Drusus stood looking in blank dismay from one to the other of the little company. Claudia had started to speak, but closed, her lips without uttering a word. Lentulus faced him, hot, flushed, and with a cynical smile of delight, at the infliction of mental torture, playing over his face. Cornelia had dropped down upon a chair, buried her pretty face in her hands, and was sobbing as if her heart would break. It was a moment Drusus would not soon forget. The whole scene in the atrium was stamped upon his memory; the drops of the fountain seemed frozen in mid-air; the rioting satyr on the fresco appeared to be struggling against the limitations of paint and plaster to complete his bound; he saw Cornelia lift her head and begin to address him, but what she said was drowned by the buzzing and swirl which unsteadied the young man’s entire faculties. Drusus felt himself turning hot and cold, and in semi-faintness he caught at a pillar, and leaned upon it. He felt numbed mentally and physically. Then, by a mental reaction, his strong, well-balanced nature reasserted itself. His head cleared, his muscles relaxed their feverish tension, he straightened himself and met the cool leer of Lentulus with a glance stern and high; such a glance as many a Livian before him had darted on foe in Senate or field of battle.
“Lucius Cornelius,” said he, his voice perfectly under command, “do you propose to defy law and right and refuse me the hand of your niece, unless I do your will?”

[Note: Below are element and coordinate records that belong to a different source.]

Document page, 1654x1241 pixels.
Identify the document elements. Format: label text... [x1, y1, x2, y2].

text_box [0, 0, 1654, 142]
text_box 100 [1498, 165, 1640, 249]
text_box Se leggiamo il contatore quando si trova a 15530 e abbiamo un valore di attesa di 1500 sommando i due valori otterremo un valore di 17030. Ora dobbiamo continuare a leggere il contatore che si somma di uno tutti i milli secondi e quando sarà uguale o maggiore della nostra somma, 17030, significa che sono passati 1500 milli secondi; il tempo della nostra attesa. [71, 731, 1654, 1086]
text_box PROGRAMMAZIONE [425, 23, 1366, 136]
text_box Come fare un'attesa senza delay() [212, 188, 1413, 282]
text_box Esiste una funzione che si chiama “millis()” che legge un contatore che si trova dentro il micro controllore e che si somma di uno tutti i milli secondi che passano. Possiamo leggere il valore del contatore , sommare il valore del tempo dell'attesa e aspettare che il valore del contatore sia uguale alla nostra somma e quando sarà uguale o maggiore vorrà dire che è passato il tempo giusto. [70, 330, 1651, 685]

Lentulus thought that in this unimpassioned speech he detected the premonitions of a capitulation on the part of Drusus, and with a voice of ill-timed persuasion, replied, “Be reasonable, Drusus; you have everything to gain and nothing to lose by not thwarting my wishes.”
“Your wishes!” retorted Drusus, with a menacing step forward. “Your wishes! You are consul-designate. You have the Senate, you have your tool, Pompeius, you have the gangs of gladiators and street ruffians and all the machinery of your political clubs to invoke to defy the law! I grant it; but though you deny me Cornelia, though by your machinations you bring me any other loss or shame, the grandson of the murdered Marcus Drusus will do that which is right in his own eyes, and accept no mandate from you or any man, against his will!”

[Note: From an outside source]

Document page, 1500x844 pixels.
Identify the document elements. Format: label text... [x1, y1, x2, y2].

“Cornelia,” cried Claudia, infinitely distressed, “speak to Quintus, reason with him, implore him, pray him not to resist the requests of your uncle.”
“Yes, girl!” said Lentulus, savagely, turning livid with sheer rage, “use all your arts on that graceless would-be conspirator now, or see his face no more!”
But Cornelia interposed in a most summary and unexpected manner. Her face was very white; her nails pressed into her smooth arms, her breath came thick and spasmodically, and her eyes flamed with the intense passion of a strong spirit thoroughly aroused.
“Go, Quintus,” she cried, with a strained, loud voice, “go, and never see my face again, until my uncle repents of his cruel madness! He is master here; only woe will come from defying him. Do not anger him further; depart.”